Results across six math benchmarks, MATH-500, AIME 2024 and 2025, and OlympiadBench among them, are consistent: methods like LC-R1, ThinkPrune, or AdaptThink cut tokens at the expense of accuracy. SAGE-RL improved both. On Deepseek-R1-Distill-Qwen-7B, SAGE-GRPO hit 93 percent on MATH-500 versus 91.6 percent, cutting response length from 3,871 to 2,141 tokens.

Side-by-side comparison of two model outputs solving the same coordinate geometry problem - the base model using 1,381 tokens versus the SAGE-RL-trained model using 712 tokens for the same correct answer.
Same coordinate problem, two solutions: the base model DS-1.5B needs 1,381 tokens with multiple cross-checks.
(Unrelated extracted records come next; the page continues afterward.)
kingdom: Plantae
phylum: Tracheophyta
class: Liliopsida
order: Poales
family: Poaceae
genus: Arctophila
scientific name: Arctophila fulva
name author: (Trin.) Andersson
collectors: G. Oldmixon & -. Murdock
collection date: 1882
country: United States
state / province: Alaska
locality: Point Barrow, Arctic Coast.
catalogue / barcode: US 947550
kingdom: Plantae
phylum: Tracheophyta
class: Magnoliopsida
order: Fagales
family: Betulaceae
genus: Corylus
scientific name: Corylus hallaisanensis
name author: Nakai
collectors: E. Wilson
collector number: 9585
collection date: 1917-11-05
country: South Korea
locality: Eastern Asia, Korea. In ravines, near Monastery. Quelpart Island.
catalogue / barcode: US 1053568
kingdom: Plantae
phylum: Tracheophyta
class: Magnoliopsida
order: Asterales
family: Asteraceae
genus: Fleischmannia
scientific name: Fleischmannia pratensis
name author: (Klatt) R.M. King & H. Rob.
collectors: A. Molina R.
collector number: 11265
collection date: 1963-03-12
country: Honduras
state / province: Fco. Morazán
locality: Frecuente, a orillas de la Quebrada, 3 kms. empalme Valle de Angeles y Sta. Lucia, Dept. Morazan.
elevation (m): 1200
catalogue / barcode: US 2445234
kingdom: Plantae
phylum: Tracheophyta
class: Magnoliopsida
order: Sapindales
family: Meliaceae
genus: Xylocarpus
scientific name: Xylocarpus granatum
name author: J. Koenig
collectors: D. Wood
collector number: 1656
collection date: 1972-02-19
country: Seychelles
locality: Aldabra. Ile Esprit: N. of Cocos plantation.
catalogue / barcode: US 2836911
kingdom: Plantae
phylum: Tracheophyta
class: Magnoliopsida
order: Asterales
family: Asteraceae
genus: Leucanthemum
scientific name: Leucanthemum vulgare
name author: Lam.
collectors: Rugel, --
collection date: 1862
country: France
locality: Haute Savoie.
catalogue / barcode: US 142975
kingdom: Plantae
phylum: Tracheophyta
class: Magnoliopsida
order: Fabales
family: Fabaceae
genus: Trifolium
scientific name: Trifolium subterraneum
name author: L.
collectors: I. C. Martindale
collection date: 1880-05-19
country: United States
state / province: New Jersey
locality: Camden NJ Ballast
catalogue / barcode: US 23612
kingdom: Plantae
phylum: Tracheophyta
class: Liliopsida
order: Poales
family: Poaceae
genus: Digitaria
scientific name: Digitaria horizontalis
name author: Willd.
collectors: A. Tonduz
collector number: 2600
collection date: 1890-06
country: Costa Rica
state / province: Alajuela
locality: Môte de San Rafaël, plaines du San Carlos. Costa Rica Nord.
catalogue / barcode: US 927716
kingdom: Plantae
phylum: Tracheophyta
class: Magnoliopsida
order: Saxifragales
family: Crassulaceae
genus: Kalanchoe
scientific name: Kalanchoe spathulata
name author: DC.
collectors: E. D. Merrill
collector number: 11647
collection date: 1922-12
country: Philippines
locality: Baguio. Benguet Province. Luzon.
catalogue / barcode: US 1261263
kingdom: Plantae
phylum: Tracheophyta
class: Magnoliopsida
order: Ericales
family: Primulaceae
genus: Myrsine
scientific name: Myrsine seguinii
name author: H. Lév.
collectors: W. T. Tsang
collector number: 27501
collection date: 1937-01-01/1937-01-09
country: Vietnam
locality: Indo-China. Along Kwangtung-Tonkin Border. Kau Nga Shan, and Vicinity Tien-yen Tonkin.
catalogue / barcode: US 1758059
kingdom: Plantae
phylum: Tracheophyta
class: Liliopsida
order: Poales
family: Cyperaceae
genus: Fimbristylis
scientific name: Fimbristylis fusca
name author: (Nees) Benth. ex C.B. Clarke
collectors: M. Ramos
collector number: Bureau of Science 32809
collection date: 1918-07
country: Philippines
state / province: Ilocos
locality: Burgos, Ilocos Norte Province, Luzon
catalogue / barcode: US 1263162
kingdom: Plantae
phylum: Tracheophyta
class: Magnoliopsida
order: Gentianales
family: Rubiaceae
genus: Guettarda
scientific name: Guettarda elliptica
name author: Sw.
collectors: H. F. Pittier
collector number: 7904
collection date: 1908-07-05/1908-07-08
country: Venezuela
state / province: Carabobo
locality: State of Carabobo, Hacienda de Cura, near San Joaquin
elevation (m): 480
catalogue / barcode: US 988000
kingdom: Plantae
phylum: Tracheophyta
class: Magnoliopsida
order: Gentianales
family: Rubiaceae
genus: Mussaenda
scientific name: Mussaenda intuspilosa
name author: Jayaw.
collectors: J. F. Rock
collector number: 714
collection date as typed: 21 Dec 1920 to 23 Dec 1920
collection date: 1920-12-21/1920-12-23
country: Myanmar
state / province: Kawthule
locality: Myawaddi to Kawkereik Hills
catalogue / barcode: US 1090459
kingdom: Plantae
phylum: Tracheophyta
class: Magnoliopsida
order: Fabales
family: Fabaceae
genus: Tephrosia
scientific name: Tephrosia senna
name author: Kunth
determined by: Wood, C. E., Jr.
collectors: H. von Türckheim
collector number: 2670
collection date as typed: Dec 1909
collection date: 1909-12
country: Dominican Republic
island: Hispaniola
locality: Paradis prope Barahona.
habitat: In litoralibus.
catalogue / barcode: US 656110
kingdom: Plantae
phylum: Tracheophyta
The SAGE-RL-trained model reaches the same answer in 712 tokens. | Image: Huang et al.

On AIME 2025, DS-1.5B's accuracy jumps 6.2 percentage points. Even Qwen3-8B, one of the strongest models in its class, sees SAGE-GRPO halve response length from 18,342 to 9,183 tokens without losing accuracy. Inference time drops over 40 percent across most models and benchmarks.

The biggest gains show up on the hardest tasks, suggesting that's where the most room for efficient reasoning exists. Fixing overthinking might not require new architectures or fancier reward functions. It might be enough to just let the models stop when they signal they're done.

Reasoning model overthinking has been a research topic for a while. About a year ago, a study showed excessive "thinking" in interactive scenarios noticeably hurts performance. More recently, Google researchers found that reasoning models structure their chains of thought as internal debates between simulated perspectives, improving accuracy but also explaining why reasoning takes so long.